# PROVIDED DATA
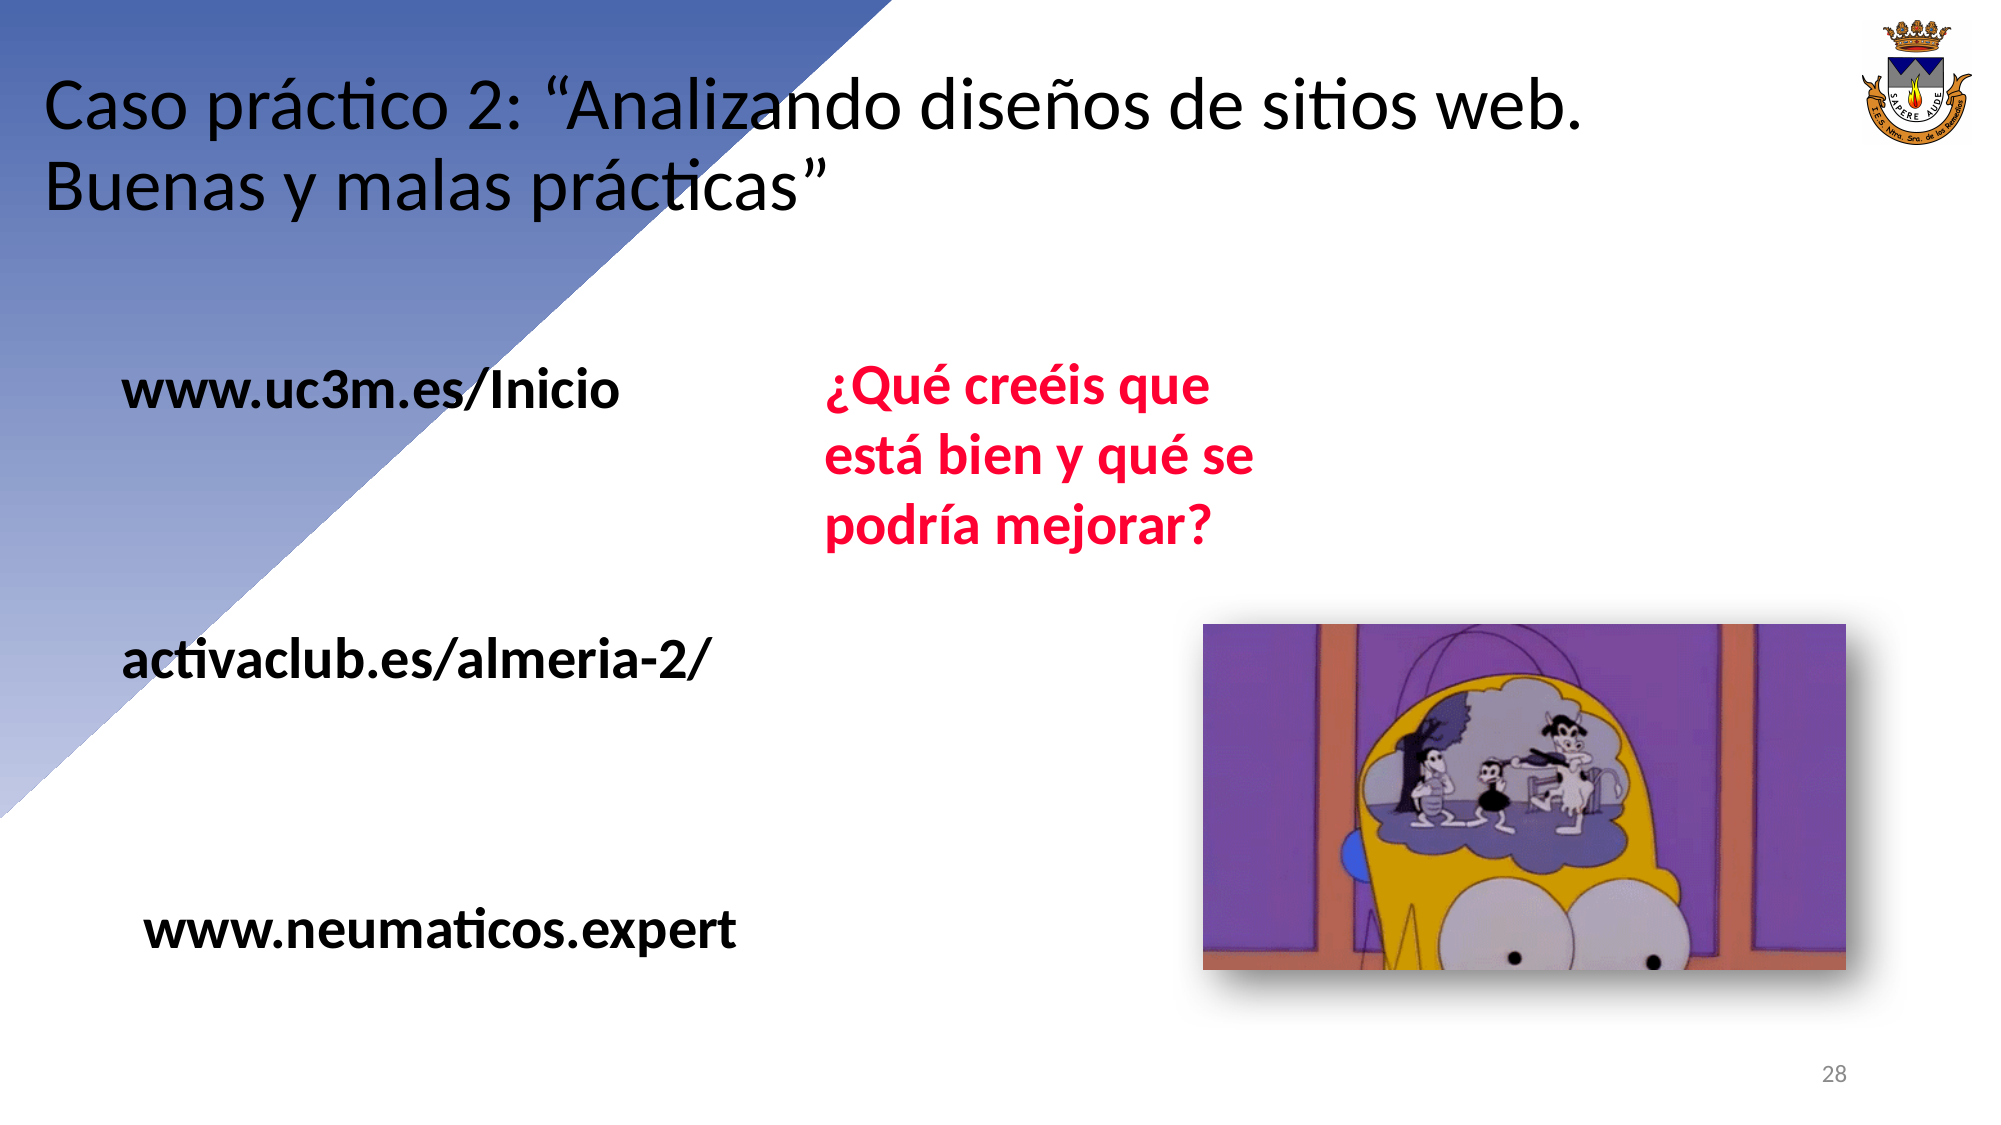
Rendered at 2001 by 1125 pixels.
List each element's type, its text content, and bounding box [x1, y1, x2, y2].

text_box www.neumaticos.expert [128, 883, 1130, 968]
slide_number 28 [1412, 1042, 1863, 1103]
text_box activaclub.es/almeria-2/ [106, 612, 999, 698]
text_box [0, 0, 575, 820]
title Caso práctico 2: “Analizando diseños de sitios web. Buenas y malas prácticas” [29, 0, 1755, 293]
picture [1862, 20, 1972, 145]
text_box www.uc3m.es/Inicio [106, 342, 809, 428]
picture [1203, 624, 1846, 970]
text_box ¿Qué creéis que está bien y qué se podría mejorar? [809, 338, 1286, 564]
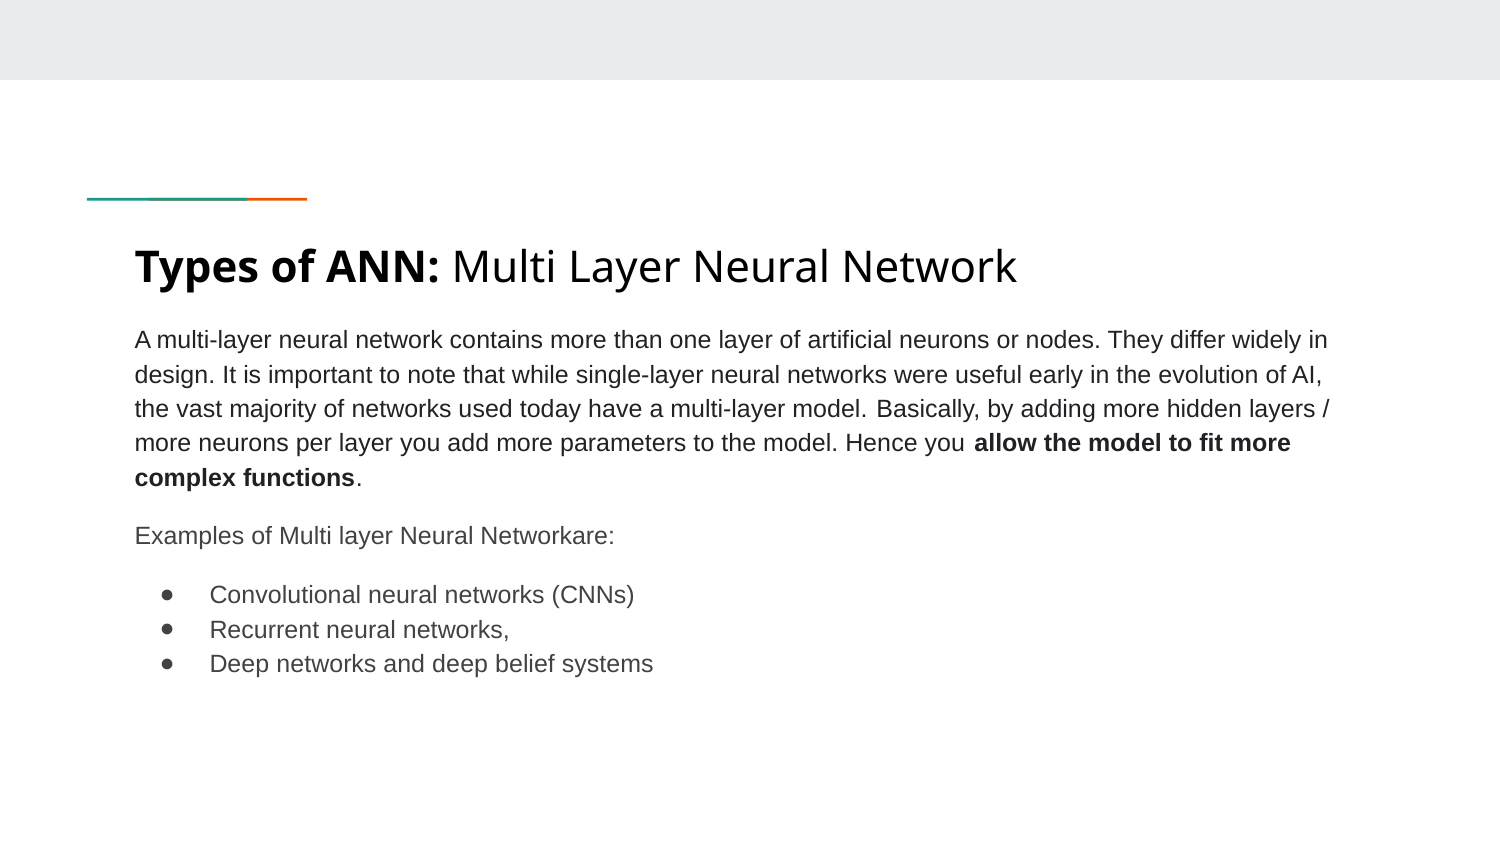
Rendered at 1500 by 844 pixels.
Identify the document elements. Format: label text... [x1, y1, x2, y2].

list Examples of Multi layer Neural Networkare: Convolutional neural networks (CNNs) Recurrent neural networks, Deep networks and deep belief systems [119, 499, 812, 844]
list A multi-layer neural network contains more than one layer of artificial neurons or nodes. They differ widely in design. It is important to note that while single-layer neural networks were useful early in the evolution of AI, the vast majority of networks used today have a multi-layer model. Basically, by adding more hidden layers / more neurons per layer you add more parameters to the model. Hence you allow the model to fit more complex functions. [119, 304, 1381, 455]
title Types of ANN: Multi Layer Neural Network [119, 216, 1381, 304]
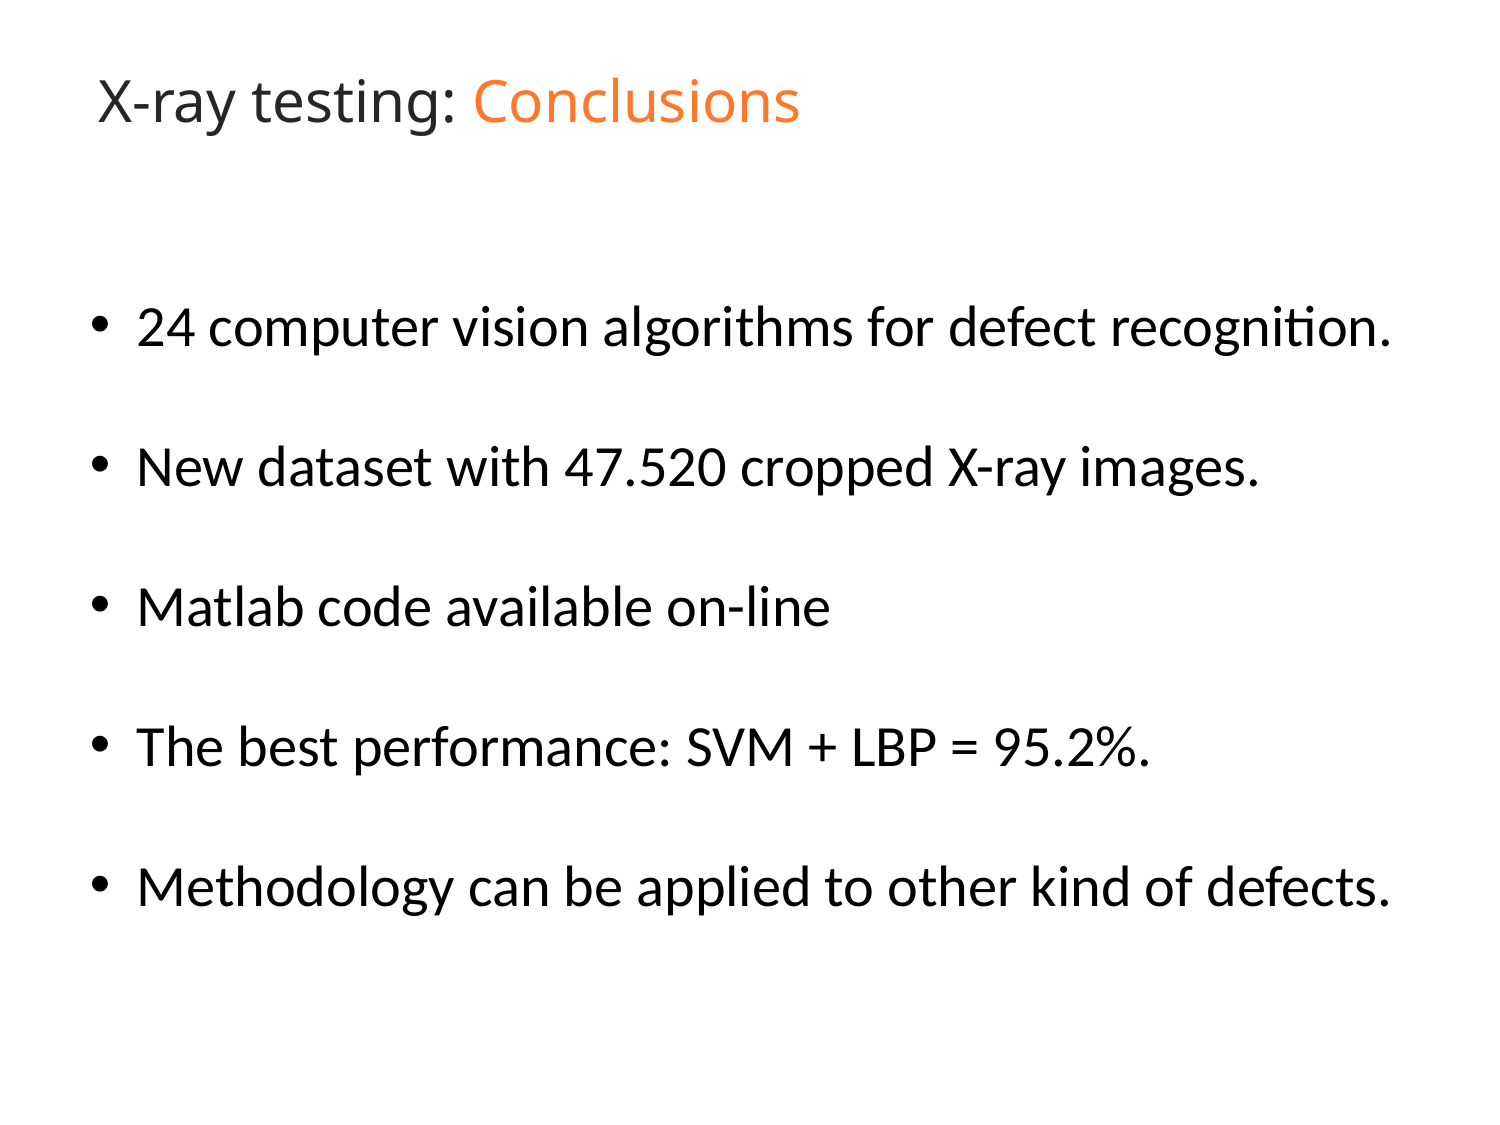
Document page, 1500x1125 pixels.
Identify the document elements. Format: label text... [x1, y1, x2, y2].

text_box X-ray testing: Conclusions [83, 57, 1500, 142]
text_box 24 computer vision algorithms for defect recognition. New dataset with 47.520 cropped X-ray images. Matlab code available on-line The best performance: SVM + LBP = 95.2%. Methodology can be applied to other kind of defects. [75, 280, 1413, 926]
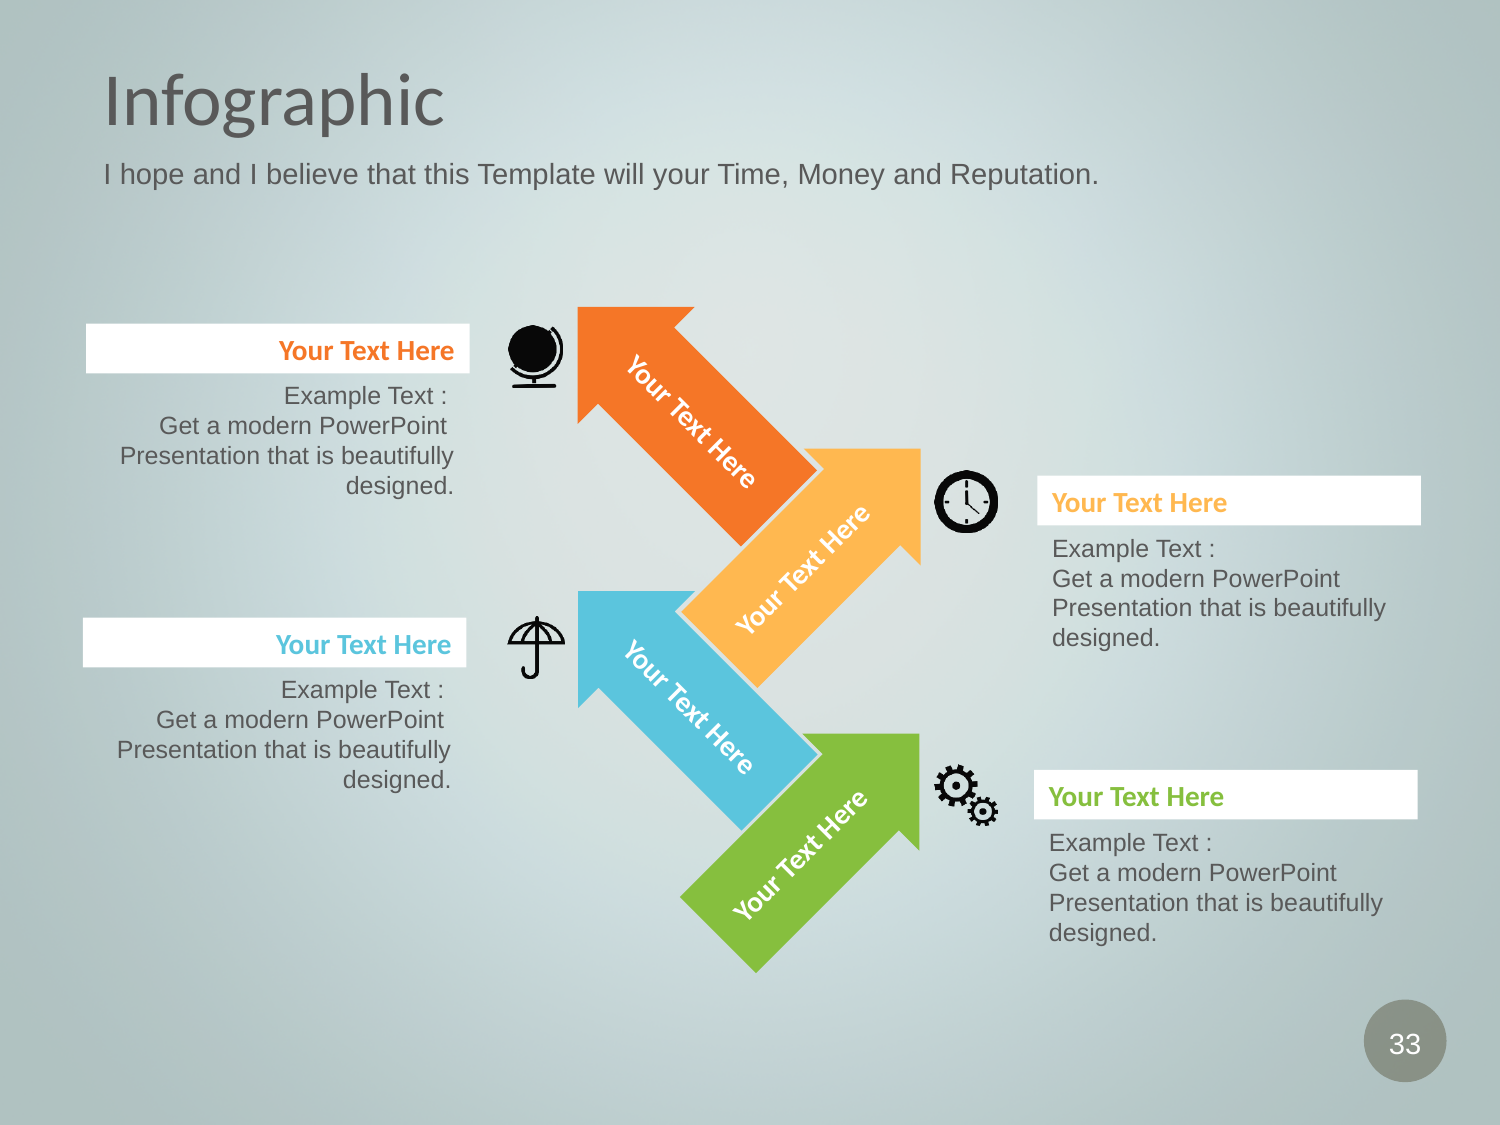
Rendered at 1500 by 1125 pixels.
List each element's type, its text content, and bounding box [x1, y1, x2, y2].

text_box Example Text : Get a modern PowerPoint Presentation that is beautifully designed. [1034, 818, 1418, 954]
picture [0, 0, 1500, 1125]
text_box Your Text Here [1037, 475, 1421, 524]
text_box Example Text : Get a modern PowerPoint Presentation that is beautifully designed. [86, 372, 470, 508]
subtitle I hope and I believe that this Template will your Time, Money and Reputation. [88, 149, 1500, 197]
text_box Example Text : Get a modern PowerPoint Presentation that is beautifully designed. [1037, 524, 1421, 660]
text_box Your Text Here [86, 323, 470, 372]
text_box Your Text Here [82, 617, 467, 666]
text_box Example Text : Get a modern PowerPoint Presentation that is beautifully designed. [82, 666, 467, 802]
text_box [595, 264, 963, 918]
title Infographic [88, 42, 1500, 149]
text_box Your Text Here [1034, 769, 1418, 818]
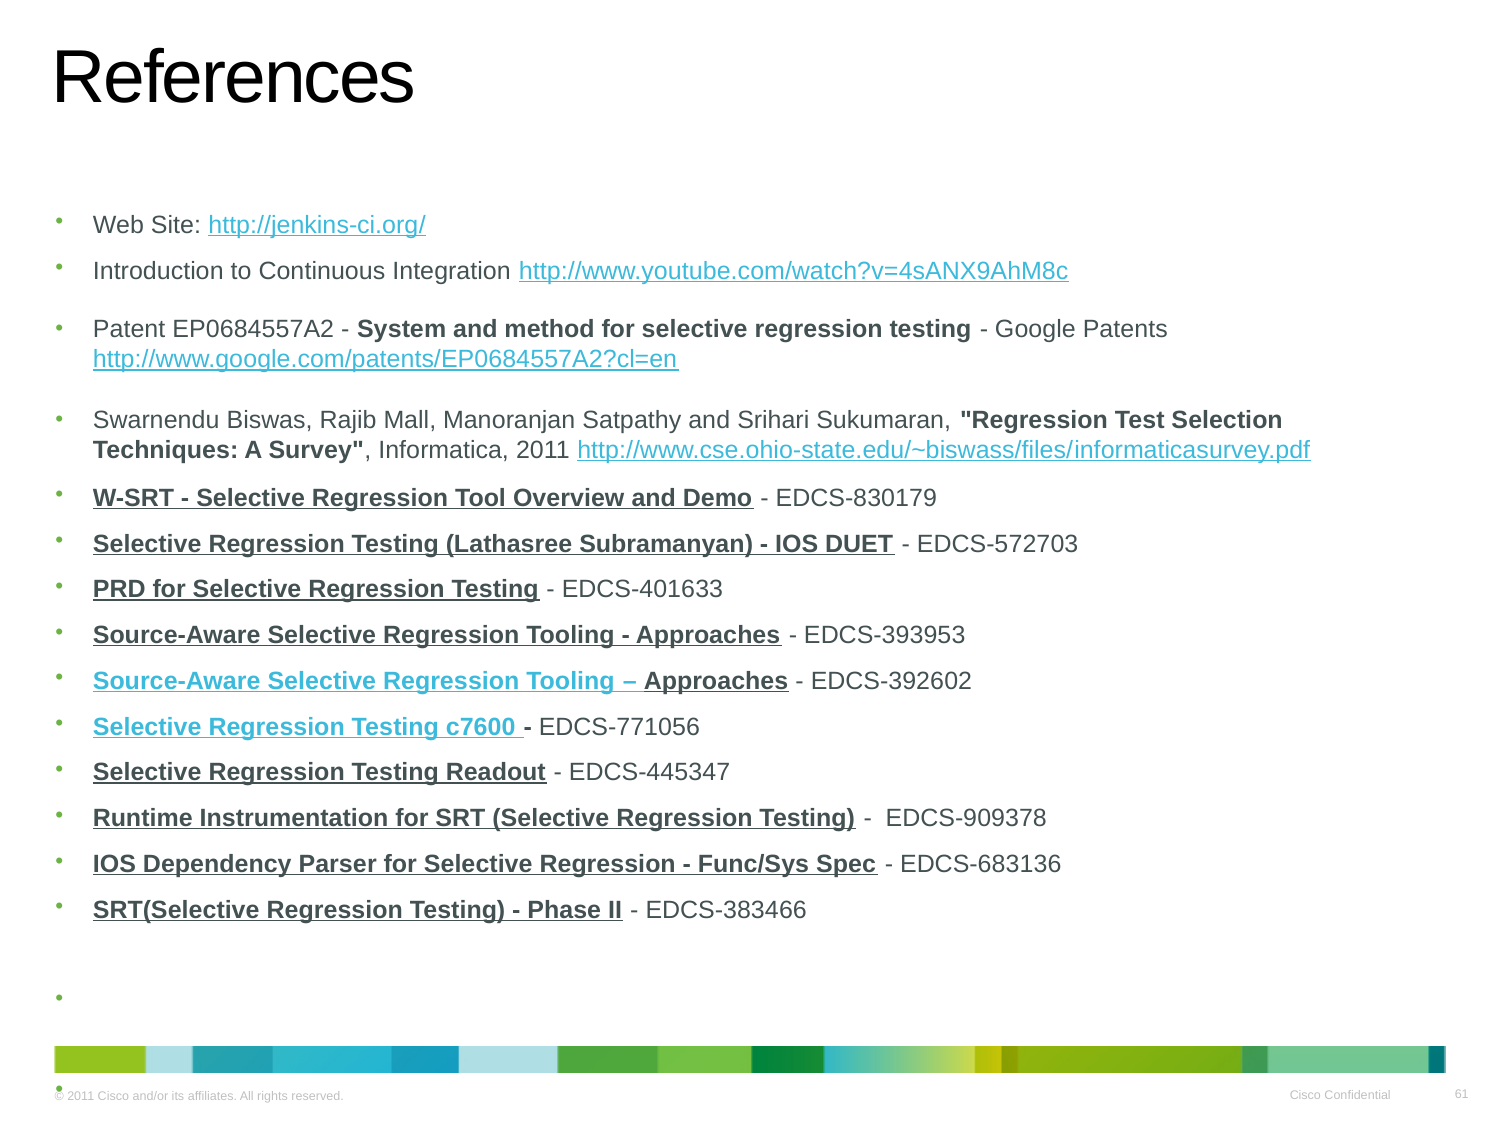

# PROBLEM TO SOLVE
Word for word, write out the lines from the top of the records above down to the line holding "Rendered at 1500 by 844 pixels.", inclusive, but not the pictures.

# ANSWER TO THIS EXERCISE
Rendered at 2001 by 1125 pixels.
List each element's type, its text content, and bounding box [x1, y1, x2, y2].

text_box www.neumaticos.expert [128, 883, 1130, 968]
slide_number 28 [1412, 1042, 1863, 1103]
text_box activaclub.es/almeria-2/ [106, 612, 999, 698]
text_box [0, 0, 575, 820]
title Caso práctico 2: “Analizando diseños de sitios web. Buenas y malas prácticas” [29, 0, 1755, 293]
picture [1862, 20, 1972, 145]
text_box www.uc3m.es/Inicio [106, 342, 809, 428]
picture [1203, 624, 1846, 970]
text_box ¿Qué creéis que está bien y qué se podría mejorar? [809, 338, 1286, 564]
Rendered at 1500 by 844 pixels.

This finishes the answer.